We developed a checklist containing six unique sets of yes/no variables organized in a 2 × 3 matrix of exposure potential versus exposure protection at three levels corresponding to a simplified hierarchy of controls: materials, processes, and human interface. Each of the six sets of indicator variables was reduced to a high/moderate/low rating. Ratings from the matrix were then combined to generate an exposure prevention 'Small Business Exposure Index' (SBEI) Summary score for each area. Reflecting the hierarchy of controls, material factors were weighted highest, followed by process, and then human interface. The checklist administered by an industrial hygienist during walk-through inspection (N = 149 manufacturing processes/areas in 25 small to medium-sized manufacturing worksites). One area or process per manufacturing department was assessed and rated. A second hygienist independently assessed 36 areas to evaluate inter-rater reliability.

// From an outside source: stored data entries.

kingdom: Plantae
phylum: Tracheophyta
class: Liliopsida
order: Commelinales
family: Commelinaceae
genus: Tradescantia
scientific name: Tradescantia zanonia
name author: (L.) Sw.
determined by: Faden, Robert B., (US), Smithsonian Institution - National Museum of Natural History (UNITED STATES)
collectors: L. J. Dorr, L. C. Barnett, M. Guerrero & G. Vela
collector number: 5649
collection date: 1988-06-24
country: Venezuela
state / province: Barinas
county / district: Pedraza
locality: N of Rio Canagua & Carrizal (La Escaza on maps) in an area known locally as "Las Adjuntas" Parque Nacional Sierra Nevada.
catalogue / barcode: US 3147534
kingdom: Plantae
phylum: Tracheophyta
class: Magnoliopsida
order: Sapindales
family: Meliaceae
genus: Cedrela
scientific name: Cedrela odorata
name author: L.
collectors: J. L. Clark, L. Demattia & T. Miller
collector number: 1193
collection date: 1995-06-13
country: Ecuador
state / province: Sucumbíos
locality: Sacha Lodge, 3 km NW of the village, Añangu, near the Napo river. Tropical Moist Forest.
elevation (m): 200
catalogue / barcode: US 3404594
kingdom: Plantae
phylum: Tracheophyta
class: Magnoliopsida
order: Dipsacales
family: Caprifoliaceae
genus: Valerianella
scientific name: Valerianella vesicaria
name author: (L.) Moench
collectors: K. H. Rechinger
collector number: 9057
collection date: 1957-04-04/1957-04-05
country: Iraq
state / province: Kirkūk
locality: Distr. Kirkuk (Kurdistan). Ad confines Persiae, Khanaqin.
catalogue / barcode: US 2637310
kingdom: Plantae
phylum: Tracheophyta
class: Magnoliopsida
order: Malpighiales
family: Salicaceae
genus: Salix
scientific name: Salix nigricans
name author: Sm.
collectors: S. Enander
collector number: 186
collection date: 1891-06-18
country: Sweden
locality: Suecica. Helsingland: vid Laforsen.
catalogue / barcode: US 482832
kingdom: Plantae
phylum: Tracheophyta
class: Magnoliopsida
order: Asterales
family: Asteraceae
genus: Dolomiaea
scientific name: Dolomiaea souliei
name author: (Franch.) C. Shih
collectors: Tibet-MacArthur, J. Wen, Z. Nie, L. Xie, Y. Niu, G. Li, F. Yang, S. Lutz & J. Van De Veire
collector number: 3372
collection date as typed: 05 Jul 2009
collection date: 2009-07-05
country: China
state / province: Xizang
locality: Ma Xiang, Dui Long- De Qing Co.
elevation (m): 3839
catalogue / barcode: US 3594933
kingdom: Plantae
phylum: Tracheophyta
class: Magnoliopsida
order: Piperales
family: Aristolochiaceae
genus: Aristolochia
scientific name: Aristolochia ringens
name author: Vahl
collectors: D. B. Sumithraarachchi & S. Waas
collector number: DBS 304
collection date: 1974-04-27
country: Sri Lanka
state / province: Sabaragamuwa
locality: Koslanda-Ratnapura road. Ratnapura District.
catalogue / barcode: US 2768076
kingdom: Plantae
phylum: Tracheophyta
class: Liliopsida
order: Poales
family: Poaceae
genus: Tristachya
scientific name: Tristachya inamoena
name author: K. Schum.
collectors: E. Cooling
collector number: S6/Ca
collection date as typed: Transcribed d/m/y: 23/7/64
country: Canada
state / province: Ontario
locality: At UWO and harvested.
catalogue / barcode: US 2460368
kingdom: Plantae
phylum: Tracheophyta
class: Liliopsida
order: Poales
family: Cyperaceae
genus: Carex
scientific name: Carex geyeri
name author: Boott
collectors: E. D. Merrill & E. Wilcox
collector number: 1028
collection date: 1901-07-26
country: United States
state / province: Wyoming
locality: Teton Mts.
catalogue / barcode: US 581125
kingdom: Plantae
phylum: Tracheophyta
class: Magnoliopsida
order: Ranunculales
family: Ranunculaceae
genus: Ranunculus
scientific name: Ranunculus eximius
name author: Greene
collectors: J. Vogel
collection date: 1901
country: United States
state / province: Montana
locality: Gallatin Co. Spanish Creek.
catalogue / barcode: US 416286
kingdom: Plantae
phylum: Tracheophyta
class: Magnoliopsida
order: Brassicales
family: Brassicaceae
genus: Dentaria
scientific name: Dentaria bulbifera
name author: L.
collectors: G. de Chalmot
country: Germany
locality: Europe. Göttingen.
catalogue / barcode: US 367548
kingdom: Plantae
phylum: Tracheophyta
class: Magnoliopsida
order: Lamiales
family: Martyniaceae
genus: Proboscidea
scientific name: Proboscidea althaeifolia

The SBEI Summary scores indicated that exposures were well controlled in the majority of areas assessed (58% with rating of 1 or 2 on a 6-point scale), that there was some room for improvement in roughly one-third of areas (31% of areas rated 3 or 4), and that roughly 10% of the areas assessed were urgently in need of intervention (rated as 5 or 6). Inter-rater reliability of EP ratings was good to excellent (e.g., for SBEI Summary scores, weighted kappa = 0.73, 95% CI 0.52–0.93).
The SBEI exposure prevention rating method is suitable for use in small/medium enterprises, has good discriminatory power and reliability, offers an inexpensive method for intervention needs assessment and effectiveness evaluation, and complements quantitative exposure assessment with an upstream prevention focus.